(Dataset items)
____________

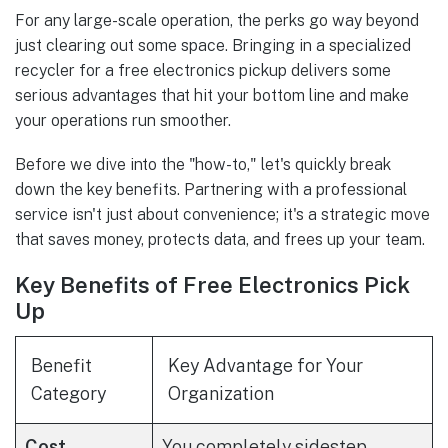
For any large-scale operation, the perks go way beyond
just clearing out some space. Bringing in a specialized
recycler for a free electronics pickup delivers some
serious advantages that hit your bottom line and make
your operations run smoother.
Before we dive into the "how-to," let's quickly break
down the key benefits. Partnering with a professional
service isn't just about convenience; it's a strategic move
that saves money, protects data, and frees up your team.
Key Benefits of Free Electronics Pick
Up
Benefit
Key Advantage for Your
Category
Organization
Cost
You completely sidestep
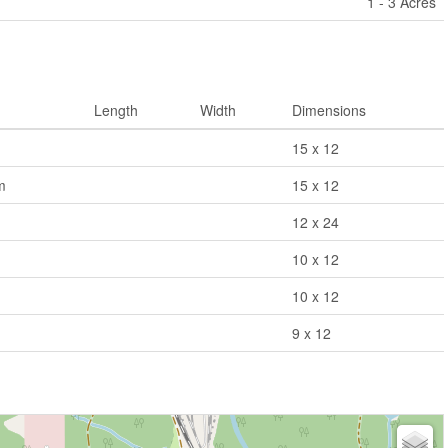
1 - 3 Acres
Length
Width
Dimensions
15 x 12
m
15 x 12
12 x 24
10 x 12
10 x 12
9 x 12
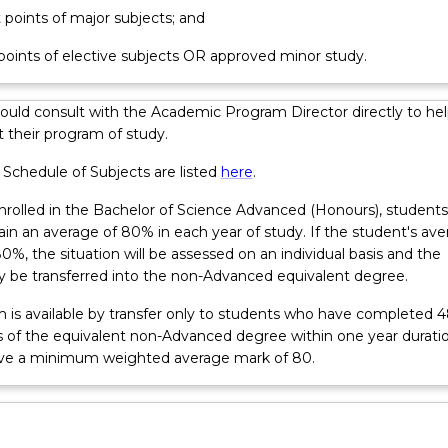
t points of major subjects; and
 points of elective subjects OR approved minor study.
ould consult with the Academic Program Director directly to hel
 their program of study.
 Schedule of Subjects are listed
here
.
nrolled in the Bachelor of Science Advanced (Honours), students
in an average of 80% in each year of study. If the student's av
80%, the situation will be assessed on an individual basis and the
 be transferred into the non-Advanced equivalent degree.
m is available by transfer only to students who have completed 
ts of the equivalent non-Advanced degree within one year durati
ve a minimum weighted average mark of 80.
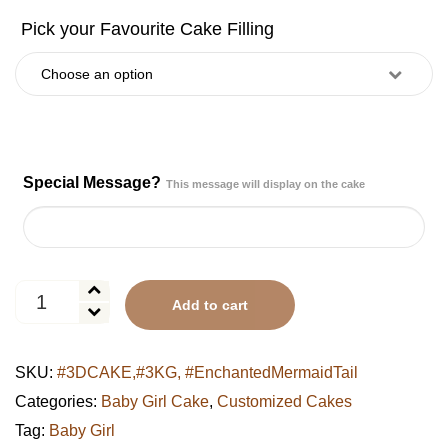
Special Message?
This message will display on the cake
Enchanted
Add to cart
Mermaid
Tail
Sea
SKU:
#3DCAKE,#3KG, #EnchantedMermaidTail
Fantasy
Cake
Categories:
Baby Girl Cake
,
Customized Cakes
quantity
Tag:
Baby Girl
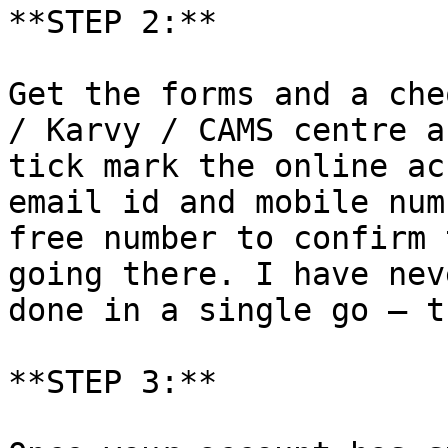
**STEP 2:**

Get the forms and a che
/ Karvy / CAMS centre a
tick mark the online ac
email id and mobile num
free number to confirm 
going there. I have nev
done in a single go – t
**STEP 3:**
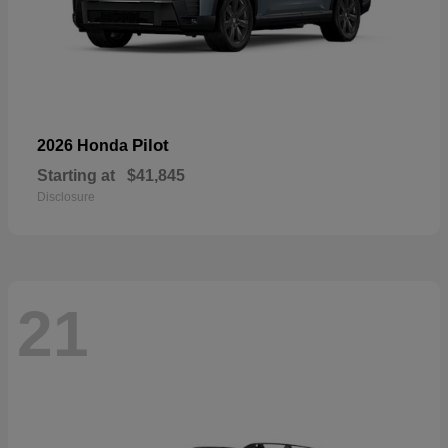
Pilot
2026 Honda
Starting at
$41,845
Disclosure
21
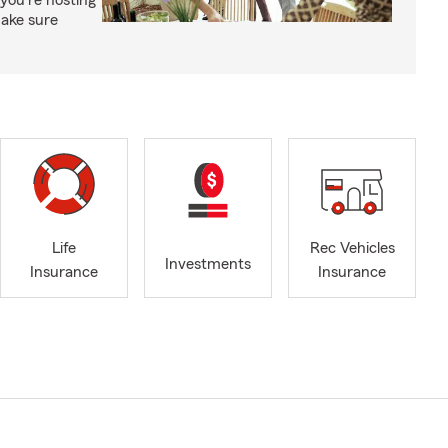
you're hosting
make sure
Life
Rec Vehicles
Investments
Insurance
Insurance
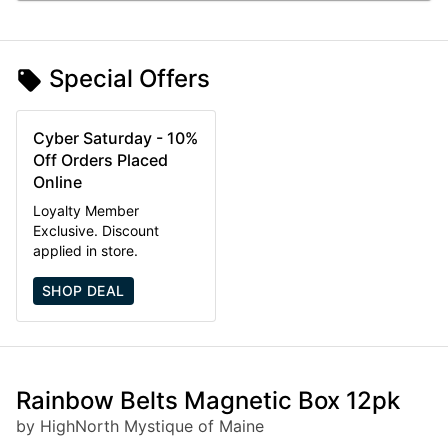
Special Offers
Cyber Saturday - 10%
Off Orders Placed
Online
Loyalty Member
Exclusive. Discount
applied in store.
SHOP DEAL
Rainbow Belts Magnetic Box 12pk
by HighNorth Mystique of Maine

____________

--- Aim of the task ---
Collect every line from the items above that contains the word "have", treating uppercase and lowercase letters as distinct.

--- Task output ---
m is available by transfer only to students who have completed 
going there. I have nev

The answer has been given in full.